Researchers at Sandia National Laboratories have developed an advanced gaming and simulation platform to help Customs and Border Protection (CBP) evaluate various technologies that could aid border security between ports of entry in the future.

The Borders High Level Model (HLM) is a tool that is aimed at “systems architecting” to help CBP develop the “right suite of technologies, operations and policies and all of these things that make up the border security system,” Jason Reinhardt, Sandia’s Borders HLM project manager, tells TR2. “This tool is really aimed at helping them explore the trade-offs in those spaces and make defensible, well informed decisions about acquisitions.”

The simulation platform will also allow the systems architects of a border security plan to “engage” Border Patrol officers and others in the field to develop requirements and better understand the challenges they face as well “provide an ability to vet the solution space that’s developed by the designers,” Reinhardt says.
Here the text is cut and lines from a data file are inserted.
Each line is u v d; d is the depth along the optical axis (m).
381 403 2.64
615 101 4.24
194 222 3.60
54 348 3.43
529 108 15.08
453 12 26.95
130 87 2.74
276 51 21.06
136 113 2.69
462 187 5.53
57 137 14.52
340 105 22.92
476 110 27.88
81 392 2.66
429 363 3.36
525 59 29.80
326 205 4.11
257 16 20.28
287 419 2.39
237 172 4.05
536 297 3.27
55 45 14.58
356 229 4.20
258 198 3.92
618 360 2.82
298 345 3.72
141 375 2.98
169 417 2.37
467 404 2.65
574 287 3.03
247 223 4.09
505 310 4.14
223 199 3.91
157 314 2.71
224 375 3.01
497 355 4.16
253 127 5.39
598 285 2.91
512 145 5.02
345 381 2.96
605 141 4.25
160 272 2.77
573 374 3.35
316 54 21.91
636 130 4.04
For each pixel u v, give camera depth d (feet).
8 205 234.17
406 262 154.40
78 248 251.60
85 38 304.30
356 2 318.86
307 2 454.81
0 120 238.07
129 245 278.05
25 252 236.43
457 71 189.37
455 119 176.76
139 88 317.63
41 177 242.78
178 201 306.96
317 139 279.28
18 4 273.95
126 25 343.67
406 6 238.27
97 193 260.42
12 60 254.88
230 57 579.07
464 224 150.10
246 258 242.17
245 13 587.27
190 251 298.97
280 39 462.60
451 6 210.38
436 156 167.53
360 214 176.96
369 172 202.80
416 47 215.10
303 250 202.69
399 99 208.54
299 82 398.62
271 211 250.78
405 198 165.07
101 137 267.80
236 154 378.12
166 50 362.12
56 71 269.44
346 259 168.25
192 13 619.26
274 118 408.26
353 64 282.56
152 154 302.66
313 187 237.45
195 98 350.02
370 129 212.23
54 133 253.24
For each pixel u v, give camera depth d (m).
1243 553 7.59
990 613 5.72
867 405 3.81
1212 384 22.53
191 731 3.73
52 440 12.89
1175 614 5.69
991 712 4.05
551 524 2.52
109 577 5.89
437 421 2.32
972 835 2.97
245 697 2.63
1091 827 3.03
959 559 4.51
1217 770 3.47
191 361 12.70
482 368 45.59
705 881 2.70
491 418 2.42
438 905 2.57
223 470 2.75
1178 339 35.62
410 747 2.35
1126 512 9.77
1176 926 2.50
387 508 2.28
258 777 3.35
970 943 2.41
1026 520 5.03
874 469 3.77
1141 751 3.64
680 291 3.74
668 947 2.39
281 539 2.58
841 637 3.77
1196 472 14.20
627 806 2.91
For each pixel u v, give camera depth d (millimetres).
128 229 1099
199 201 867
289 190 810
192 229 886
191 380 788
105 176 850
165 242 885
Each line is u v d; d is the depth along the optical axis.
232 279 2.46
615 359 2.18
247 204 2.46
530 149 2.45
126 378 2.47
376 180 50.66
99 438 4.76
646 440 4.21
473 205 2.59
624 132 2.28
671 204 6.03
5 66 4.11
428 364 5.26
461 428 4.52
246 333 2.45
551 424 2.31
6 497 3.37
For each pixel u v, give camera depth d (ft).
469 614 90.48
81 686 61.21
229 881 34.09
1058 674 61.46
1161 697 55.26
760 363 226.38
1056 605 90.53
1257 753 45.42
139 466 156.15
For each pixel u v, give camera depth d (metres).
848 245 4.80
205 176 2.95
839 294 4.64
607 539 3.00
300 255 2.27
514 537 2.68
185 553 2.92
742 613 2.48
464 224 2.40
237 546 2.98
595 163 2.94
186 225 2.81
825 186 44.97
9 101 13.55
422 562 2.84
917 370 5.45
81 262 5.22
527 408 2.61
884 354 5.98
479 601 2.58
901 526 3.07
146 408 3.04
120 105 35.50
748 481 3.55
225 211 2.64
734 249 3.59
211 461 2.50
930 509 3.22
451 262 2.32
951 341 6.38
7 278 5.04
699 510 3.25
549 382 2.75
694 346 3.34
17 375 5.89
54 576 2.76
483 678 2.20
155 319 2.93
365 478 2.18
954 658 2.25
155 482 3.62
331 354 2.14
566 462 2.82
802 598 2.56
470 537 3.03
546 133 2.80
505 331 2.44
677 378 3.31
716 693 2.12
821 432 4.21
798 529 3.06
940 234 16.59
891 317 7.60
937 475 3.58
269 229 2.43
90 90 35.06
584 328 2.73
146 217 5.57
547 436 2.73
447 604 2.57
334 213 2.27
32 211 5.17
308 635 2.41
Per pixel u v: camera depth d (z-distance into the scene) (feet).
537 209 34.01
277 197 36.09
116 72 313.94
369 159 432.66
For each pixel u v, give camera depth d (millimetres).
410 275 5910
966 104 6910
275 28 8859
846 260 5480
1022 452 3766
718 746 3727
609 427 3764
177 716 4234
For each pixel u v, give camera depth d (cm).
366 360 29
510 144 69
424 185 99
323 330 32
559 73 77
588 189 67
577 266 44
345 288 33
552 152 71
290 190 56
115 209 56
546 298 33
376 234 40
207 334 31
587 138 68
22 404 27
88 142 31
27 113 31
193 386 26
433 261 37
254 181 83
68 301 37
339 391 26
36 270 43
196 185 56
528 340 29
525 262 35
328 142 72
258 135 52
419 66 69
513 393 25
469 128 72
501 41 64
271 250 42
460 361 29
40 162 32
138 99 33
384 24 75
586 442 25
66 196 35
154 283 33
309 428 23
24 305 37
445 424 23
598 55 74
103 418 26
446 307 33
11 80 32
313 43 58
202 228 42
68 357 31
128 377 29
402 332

The initial Borders HLM prototype was funded by CBP.

Borders HLM combines two capabilities previously developed by Sandia, Ground Truth, which is a gaming platform, and Dante, a force-on-force simulation tool. The effort also builds on a simulation project by Sandia in the mid-2000s that looked at the impact of new detection technology at the ports of entry.

On top of all that, Sandia has done analytical work for other organizations that have interests along the border, further boosting its domain expertise that it parlayed into its latest border simulation tool, Reinhardt says.

The Sandia team has been working on Borders HLM for the past eight to nine months. The simulation tool wasn’t used to help CBP develop its alternative technology plan to the Secure Border Initiative Network that the agency unveiled earlier this year. Rather it’s to help the agency make its systems architecture decisions for border security in the future.

The current version of Borders HLM depicts a 64-square mile area of the U.S. border near El Paso, Texas. The tool provides a model of the terrain to about 3-meters of satellite resolution, allowing users to see stark detail such as the arroyos “in all their gory details because we recognize that the terrain does play a significant part in detecting and interdicting [border] crossers,” Donna Djordjevich, Borders HLM principal investigator, tells TR2. “In addition to that, we do model the static towers, the fixed towers, the mobile surveillance systems, the various unattended ground sensors, and all of those things.”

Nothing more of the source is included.